= What is needed =
Nothing but the lines from the one containing "1332 Southern Drive" through the end of the entries should be set down, each exactly as written.

= Excerpted records =
____________
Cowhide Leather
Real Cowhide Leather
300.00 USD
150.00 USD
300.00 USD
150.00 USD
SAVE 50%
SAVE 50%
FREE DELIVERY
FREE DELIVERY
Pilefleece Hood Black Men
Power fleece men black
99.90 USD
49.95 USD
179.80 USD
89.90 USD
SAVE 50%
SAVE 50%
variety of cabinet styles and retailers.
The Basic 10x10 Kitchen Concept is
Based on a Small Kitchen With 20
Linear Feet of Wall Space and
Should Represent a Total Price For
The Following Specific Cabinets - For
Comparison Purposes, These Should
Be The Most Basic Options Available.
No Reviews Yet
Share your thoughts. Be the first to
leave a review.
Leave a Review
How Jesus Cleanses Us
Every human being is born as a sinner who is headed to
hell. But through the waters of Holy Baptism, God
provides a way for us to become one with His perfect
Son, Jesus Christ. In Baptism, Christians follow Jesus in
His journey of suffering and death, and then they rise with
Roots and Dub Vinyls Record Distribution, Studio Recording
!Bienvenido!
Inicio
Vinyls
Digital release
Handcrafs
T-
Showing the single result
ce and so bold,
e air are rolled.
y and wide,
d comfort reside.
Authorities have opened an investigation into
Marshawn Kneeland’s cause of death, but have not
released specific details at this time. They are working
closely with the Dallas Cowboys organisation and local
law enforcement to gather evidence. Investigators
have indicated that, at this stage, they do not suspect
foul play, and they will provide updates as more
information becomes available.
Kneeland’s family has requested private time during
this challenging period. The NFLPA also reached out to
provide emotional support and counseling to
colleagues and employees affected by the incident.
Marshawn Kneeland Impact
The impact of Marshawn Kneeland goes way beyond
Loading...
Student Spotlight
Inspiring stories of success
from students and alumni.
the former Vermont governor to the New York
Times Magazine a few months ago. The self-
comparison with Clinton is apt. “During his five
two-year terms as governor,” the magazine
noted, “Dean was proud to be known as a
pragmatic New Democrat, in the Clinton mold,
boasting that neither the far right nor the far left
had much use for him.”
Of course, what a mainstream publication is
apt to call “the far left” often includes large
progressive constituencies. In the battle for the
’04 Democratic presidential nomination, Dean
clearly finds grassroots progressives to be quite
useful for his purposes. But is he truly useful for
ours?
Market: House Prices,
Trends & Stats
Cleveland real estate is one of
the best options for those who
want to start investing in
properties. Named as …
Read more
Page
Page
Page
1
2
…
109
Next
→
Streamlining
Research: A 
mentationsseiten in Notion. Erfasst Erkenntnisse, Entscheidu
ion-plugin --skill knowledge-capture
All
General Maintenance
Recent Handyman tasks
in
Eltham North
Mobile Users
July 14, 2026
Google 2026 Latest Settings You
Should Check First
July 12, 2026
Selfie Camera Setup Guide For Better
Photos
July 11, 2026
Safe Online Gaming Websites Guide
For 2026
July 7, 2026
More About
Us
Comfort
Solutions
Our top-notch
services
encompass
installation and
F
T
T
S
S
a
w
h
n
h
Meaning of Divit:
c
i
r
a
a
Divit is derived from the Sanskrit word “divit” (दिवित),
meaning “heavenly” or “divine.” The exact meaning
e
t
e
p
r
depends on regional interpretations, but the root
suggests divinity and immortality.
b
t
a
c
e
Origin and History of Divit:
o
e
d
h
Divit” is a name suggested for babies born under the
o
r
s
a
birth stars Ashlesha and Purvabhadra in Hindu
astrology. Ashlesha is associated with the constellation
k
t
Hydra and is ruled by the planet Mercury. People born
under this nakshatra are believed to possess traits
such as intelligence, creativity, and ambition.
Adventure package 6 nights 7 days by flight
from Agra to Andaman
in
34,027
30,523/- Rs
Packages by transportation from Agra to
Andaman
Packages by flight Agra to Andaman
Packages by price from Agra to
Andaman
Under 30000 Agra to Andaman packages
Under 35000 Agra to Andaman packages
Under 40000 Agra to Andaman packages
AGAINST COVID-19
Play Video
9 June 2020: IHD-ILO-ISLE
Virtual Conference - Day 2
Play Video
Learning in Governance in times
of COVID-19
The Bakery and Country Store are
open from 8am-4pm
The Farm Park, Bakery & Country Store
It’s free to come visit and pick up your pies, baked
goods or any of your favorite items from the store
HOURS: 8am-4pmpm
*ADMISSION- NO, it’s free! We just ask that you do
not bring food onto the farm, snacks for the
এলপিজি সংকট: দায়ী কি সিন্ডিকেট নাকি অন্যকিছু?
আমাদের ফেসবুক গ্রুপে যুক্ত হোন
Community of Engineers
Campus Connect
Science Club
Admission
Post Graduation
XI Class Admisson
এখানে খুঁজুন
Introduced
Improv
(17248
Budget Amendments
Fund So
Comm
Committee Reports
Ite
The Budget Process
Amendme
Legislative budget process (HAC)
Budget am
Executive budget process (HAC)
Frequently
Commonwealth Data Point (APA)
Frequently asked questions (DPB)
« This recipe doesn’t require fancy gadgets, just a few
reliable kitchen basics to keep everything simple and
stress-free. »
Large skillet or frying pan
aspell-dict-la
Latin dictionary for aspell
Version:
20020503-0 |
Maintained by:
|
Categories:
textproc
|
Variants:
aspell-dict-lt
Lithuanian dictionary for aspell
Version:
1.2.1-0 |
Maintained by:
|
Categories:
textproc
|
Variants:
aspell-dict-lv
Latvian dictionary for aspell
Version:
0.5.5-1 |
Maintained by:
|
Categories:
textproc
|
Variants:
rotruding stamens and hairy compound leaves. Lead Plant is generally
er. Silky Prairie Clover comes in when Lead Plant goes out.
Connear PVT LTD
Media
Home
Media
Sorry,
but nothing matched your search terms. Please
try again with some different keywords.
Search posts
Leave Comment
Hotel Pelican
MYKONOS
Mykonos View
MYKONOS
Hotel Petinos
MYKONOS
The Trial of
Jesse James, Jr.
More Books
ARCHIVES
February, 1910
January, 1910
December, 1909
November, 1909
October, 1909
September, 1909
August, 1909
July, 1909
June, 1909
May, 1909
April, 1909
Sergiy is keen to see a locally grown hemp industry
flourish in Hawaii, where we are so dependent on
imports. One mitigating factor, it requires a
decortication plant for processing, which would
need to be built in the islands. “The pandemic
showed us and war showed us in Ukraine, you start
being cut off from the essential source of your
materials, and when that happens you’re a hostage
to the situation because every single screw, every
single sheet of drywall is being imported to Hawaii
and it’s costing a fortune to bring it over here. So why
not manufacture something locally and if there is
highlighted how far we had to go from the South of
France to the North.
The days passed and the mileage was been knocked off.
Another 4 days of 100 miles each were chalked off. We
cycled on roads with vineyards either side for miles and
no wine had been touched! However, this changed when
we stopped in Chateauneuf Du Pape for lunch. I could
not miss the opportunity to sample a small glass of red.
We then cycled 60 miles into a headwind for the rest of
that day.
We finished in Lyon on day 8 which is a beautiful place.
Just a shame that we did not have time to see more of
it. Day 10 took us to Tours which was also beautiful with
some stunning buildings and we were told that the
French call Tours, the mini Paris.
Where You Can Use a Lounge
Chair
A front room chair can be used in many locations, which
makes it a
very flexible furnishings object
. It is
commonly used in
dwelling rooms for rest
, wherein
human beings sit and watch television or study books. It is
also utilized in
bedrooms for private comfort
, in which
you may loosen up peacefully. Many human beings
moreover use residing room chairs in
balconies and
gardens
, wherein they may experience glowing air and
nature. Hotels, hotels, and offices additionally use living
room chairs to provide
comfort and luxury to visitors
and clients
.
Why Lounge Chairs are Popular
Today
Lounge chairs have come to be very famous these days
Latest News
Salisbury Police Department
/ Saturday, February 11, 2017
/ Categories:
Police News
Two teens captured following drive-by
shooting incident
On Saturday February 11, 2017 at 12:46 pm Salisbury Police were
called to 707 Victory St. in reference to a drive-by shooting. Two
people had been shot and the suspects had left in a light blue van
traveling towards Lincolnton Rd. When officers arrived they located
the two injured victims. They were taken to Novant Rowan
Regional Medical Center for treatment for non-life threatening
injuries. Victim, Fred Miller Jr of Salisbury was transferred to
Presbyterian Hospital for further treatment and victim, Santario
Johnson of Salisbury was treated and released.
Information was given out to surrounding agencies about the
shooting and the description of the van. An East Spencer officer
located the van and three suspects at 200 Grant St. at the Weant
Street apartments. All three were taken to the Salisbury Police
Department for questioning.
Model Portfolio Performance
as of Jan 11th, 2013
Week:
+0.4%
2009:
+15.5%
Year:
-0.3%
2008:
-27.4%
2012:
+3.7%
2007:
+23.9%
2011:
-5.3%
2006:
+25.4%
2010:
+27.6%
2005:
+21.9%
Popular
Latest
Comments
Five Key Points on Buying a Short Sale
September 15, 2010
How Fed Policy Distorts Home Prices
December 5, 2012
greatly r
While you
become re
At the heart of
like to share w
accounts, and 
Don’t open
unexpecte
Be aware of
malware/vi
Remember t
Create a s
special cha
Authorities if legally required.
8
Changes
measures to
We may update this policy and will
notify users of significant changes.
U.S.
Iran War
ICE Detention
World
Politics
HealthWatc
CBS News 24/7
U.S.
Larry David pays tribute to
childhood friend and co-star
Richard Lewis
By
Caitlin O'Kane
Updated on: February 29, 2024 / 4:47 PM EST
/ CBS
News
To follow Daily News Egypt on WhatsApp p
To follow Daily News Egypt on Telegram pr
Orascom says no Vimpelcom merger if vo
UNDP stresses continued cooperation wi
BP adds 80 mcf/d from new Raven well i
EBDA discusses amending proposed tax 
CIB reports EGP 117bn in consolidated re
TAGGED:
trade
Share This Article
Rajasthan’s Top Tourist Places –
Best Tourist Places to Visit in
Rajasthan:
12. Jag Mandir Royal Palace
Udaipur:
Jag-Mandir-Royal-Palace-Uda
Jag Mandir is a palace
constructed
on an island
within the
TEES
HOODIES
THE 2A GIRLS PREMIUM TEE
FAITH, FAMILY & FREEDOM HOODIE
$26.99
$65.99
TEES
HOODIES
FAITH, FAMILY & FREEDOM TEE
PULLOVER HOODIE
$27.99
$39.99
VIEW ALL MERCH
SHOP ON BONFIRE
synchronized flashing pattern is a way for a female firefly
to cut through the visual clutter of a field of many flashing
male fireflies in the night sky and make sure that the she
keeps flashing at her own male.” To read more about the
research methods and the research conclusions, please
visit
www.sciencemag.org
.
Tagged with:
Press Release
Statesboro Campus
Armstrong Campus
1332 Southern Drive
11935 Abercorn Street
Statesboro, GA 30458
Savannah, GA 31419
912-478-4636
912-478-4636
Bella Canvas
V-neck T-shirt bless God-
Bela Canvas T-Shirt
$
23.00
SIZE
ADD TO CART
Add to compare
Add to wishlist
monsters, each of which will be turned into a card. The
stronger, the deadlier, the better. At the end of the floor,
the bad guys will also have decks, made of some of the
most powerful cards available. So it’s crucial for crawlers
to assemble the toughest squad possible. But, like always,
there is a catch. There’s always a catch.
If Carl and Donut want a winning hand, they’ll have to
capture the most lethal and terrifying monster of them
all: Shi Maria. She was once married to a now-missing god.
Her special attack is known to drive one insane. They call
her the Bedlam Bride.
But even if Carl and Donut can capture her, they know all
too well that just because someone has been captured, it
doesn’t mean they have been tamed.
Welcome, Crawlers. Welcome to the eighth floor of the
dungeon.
____________
= Exercise response =
1332 Southern Drive
11935 Abercorn Street
Statesboro, GA 30458
Savannah, GA 31419
912-478-4636
912-478-4636
Bella Canvas
V-neck T-shirt bless God-
Bela Canvas T-Shirt
$
23.00
SIZE
ADD TO CART
Add to compare
Add to wishlist
monsters, each of which will be turned into a card. The
stronger, the deadlier, the better. At the end of the floor,
the bad guys will also have decks, made of some of the
most powerful cards available. So it’s crucial for crawlers
to assemble the toughest squad possible. But, like always,
there is a catch. There’s always a catch.
If Carl and Donut want a winning hand, they’ll have to
capture the most lethal and terrifying monster of them
all: Shi Maria. She was once married to a now-missing god.
Her special attack is known to drive one insane. They call
her the Bedlam Bride.
But even if Carl and Donut can capture her, they know all
too well that just because someone has been captured, it
doesn’t mean they have been tamed.
Welcome, Crawlers. Welcome to the eighth floor of the
dungeon.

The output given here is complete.